Aujourd’hui, les écrans et les notifications dominent notre quotidien. Nous connaissons tous ces distractions numériques qui nous sortent de nos pensées ou de nos activités. Entre l’e-mail important d’un supérieur et l’appel de l’école qui vous oblige à quitter le travail, reportant la tâche en cours, les interruptions font partie intégrante de nos vies – et semblent destinées à devenir encore plus fréquentes. avec la multiplication des objets connectés dans les futures « maisons intelligentes ».

Elles ne sont cependant pas sans conséquences sur notre capacité à réaliser des tâches, sur notre confiance en nous ou encore sur notre santé. Par exemple, des interruptions entraîneraient une augmentation de 3% à 27% du temps d’exécution de l’activité en cours.

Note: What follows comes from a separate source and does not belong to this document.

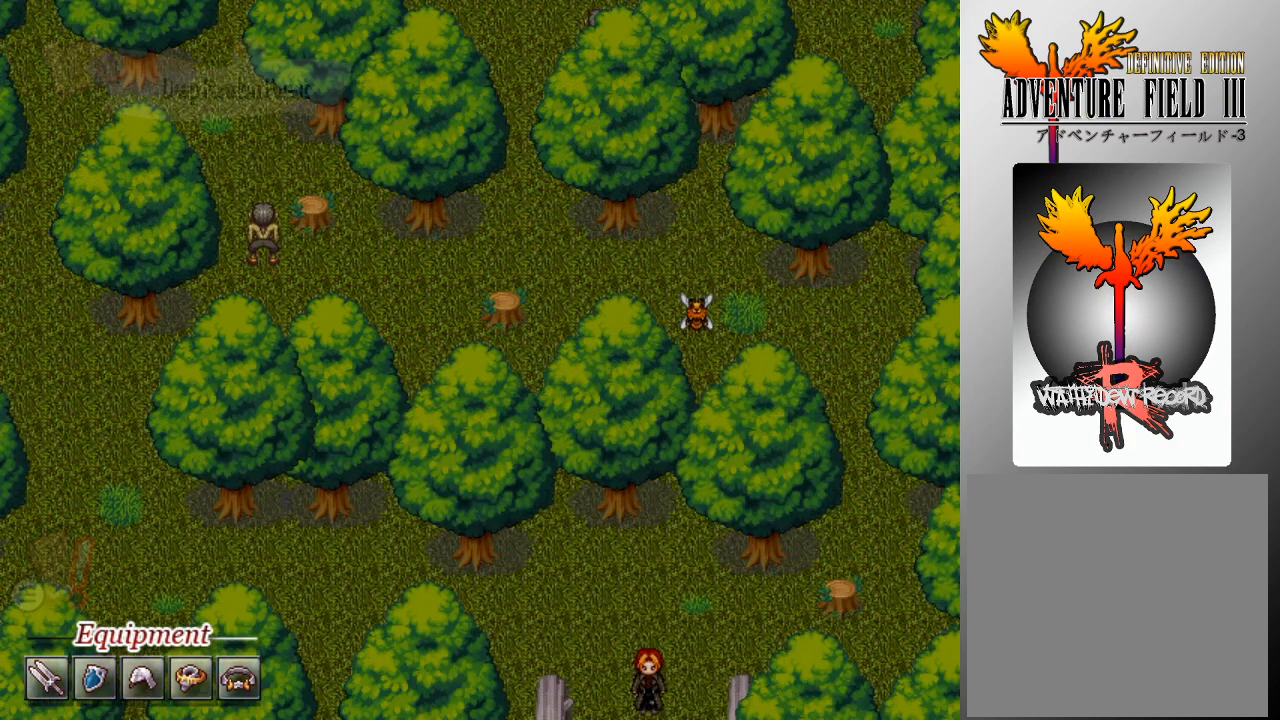
{"buttons": ["L1", "DPAD_DOWN"], "left_stick": "center", "events": []}
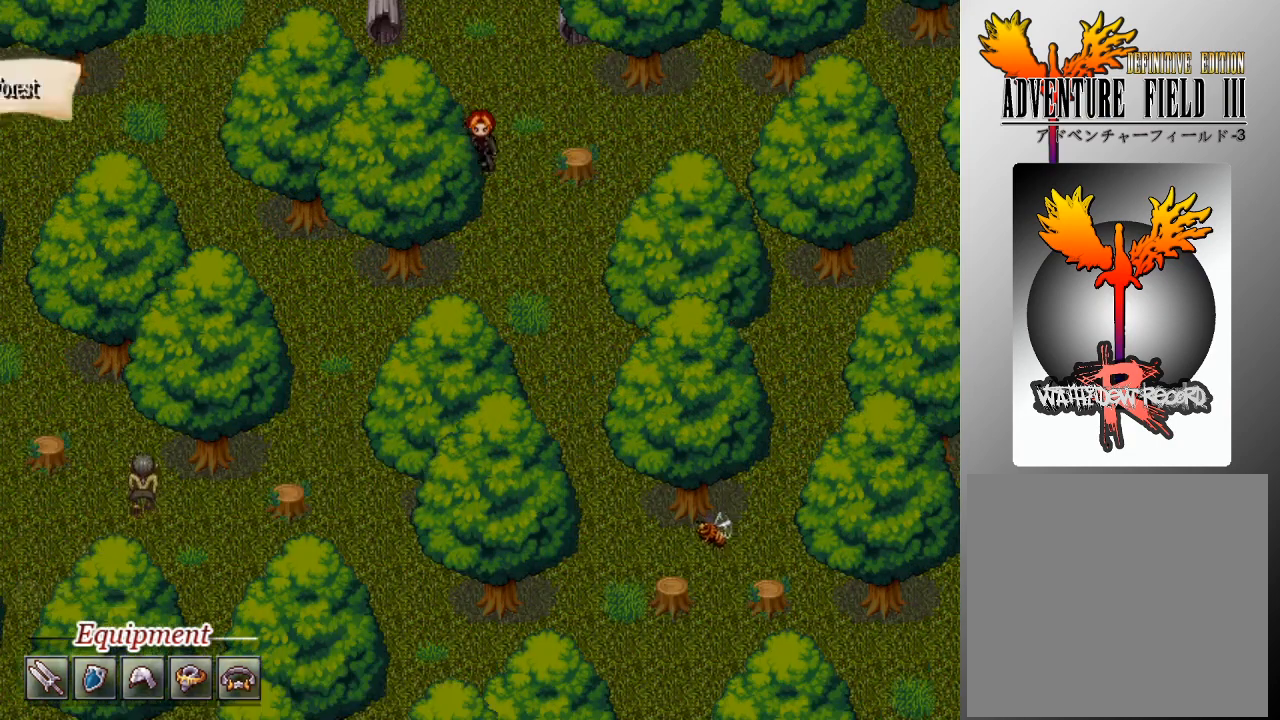
{"buttons": ["L1", "DPAD_RIGHT"], "left_stick": "center", "events": [[467, "DPAD_DOWN", "up"], [500, "DPAD_RIGHT", "down"]]}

En tant que chercheur en psychologie cognitive, j’étudie les coûts cognitifs de ces interruptions numériques : niveau de stress accru, sentiment d’épuisement moral et physique accru, niveau de fatigue, qui peut contribuer à l’émergence de risques psychosociaux voire d’épuisement professionnel.

Dans mes travaux, je me suis appuyé sur des théories sur le fonctionnement du système cognitif humain qui permettent de mieux comprendre ces coûts cognitifs et leurs répercussions sur notre comportement. Ce type d’étude met en évidence qu’il devient crucial de trouver un équilibre entre nos usages de la technologie et notre capacité de concentration, pour notre bien.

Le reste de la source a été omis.